Why we need to stop orphanage tourism
While many well-meaning travellers visit orphanages with intentions to help, they’re often unknowingly contributing to a business that values making a dollar over children’s welfare. Alissa Jenkins looks inside orphanage tourism and asks how we can really have a positive impact.
Visiting an orphanage in a developing country can be a wonderfully altruistic experience on the surface.
Meeting the children, understanding their background and donating money to help secure their future seems all well and good; but it’s not always the reality.
Donna Lawrence, responsible travel manager of World Expeditions says “a legitimate orphanage would not allow tourists and unqualified volunteers to access their children. They’d employ local qualified people to care for already vulnerable orphans.”
And rightly so. If bus-loads of complete strangers were moving through Australian childcare centres and freely interacting with children, the public would be quick to raise safety concerns.
Unfortunately though, that’s what orphanage tourism can look like in developing countries: adults with open, unchecked access to children in institutionalised care, risking emotional, physical and sexual abuse.
Even more disturbing is that exploitative entrepreneurs have noted the increased demand for travellers to meet with the children they hope to help, setting up environments that cater to this travel trend.
As Kate Moore, spokesperson of UNICEF Australia explains, 77 per cent of children in Cambodian orphanages have living parents who simply can’t afford to feed and educate their children.
“Traffickers present themselves to parents as boarding school representatives, with the promise of better educational opportunities, improved living conditions and pathways to honest employment. The truth is children can be forced into sex work, domestic or other labour, and even trafficked out of their home country.”
In fact, research by UNICEF Cambodia indicates that while orphan numbers in Cambodia are at the lowest they’ve been in decades, the number of orphanages have grown by 76 per cent in the past five years, predominantly in tourist areas.
Even well-intentioned orphanages often have to find creative ways to make money, from forcing children to perform for tourists, or in some cases deliberately neglecting them to attract financial donations.
So just how do you help the children in these situations?
There’s a right way and a wrong way to contribute, to ensure your donations benefit the right people.
The right way to engage with orphanages
1. As a tourist, do not visit orphanages.
Legitimate orphanages that value child welfare above tourist dollars will not allow travellers to access children.

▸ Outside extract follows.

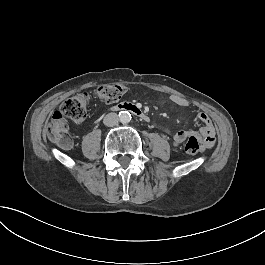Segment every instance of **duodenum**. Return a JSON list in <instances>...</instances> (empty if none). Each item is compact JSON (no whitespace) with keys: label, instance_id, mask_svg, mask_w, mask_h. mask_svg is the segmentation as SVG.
<instances>
[{"label":"duodenum","instance_id":"410a0bca","mask_svg":"<svg viewBox=\"0 0 265 265\" xmlns=\"http://www.w3.org/2000/svg\"><path fill=\"white\" fill-rule=\"evenodd\" d=\"M128 111L136 116H138L140 119L149 122L150 121V116L148 115L147 112H145L142 108L137 106L136 104L133 103H120L116 108L115 111Z\"/></svg>","mask_w":265,"mask_h":265}]
</instances>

Only fully qualified professionals should be allowed access.
2. Do not donate directly to orphanages.
With no regulations, you can’t guarantee where your money is going and how it will be used.

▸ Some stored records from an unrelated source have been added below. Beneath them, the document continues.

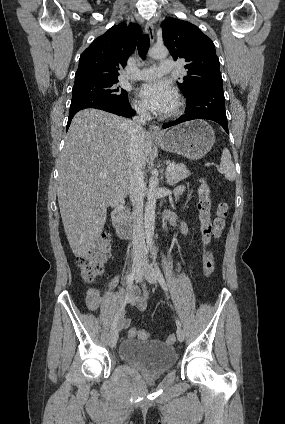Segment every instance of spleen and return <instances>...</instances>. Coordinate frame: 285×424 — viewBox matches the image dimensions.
Returning <instances> with one entry per match:
<instances>
[{
    "label": "spleen",
    "mask_w": 285,
    "mask_h": 424,
    "mask_svg": "<svg viewBox=\"0 0 285 424\" xmlns=\"http://www.w3.org/2000/svg\"><path fill=\"white\" fill-rule=\"evenodd\" d=\"M219 171L224 174L228 181H234L236 178V171L231 159V154L227 148L223 149Z\"/></svg>",
    "instance_id": "spleen-1"
}]
</instances>
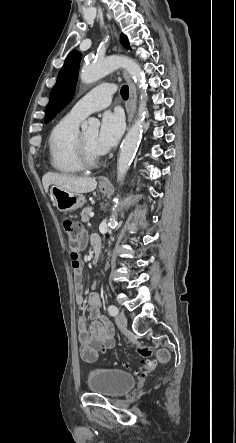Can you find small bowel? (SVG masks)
<instances>
[{
    "label": "small bowel",
    "instance_id": "1",
    "mask_svg": "<svg viewBox=\"0 0 236 443\" xmlns=\"http://www.w3.org/2000/svg\"><path fill=\"white\" fill-rule=\"evenodd\" d=\"M80 241L84 244L86 237L83 235ZM91 243L94 248L100 245V241L95 237L91 239ZM79 261L82 266L80 259ZM82 274L83 266L79 275L74 271L75 300L78 306H84L86 303L83 297ZM86 305L93 324L91 328L88 329L85 318L80 317L77 320L78 342L80 344V353L84 360L93 361L96 359L97 352L101 348L110 349L114 346L115 342L111 324L101 316L100 297L96 291H92L89 294ZM85 353L90 354L92 359L85 358Z\"/></svg>",
    "mask_w": 236,
    "mask_h": 443
}]
</instances>
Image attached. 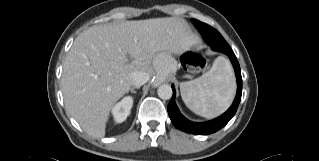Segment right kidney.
<instances>
[{
    "instance_id": "1",
    "label": "right kidney",
    "mask_w": 319,
    "mask_h": 161,
    "mask_svg": "<svg viewBox=\"0 0 319 161\" xmlns=\"http://www.w3.org/2000/svg\"><path fill=\"white\" fill-rule=\"evenodd\" d=\"M132 106V97H124L120 102H118L112 109V114L115 121L117 123H122L125 121L127 116L130 114Z\"/></svg>"
}]
</instances>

3. Direct your support to trusted organisations that are working with families and communities, but do your homework.
For instance UNICEF Cambodia’s Australian-funded Keeping Families Together program aims to stop the unnecessary separation of children from their families.
4. Before working as a volunteer, research the organisation to ensure they have protective standards.

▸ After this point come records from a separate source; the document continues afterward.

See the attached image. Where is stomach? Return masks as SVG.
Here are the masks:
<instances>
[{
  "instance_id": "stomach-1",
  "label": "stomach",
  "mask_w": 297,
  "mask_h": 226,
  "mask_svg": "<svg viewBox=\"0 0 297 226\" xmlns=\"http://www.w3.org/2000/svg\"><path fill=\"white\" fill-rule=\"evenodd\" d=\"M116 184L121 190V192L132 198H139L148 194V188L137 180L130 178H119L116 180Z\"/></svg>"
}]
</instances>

Ensure the company you choose is part of the ChildSafe network, which you can check at thinkchildsafe.org.
This network trains operators to detect child exploitation and abuse, and provides travellers with tips on how to be a ‘Child Safe’ volunteer, such as not offering to volunteer for a short period of time or without prior experience and training.
5. Spread the word about the dangers of orphanage tourism.
The more travellers who fully understand the situation, the less children will be exploited in the future.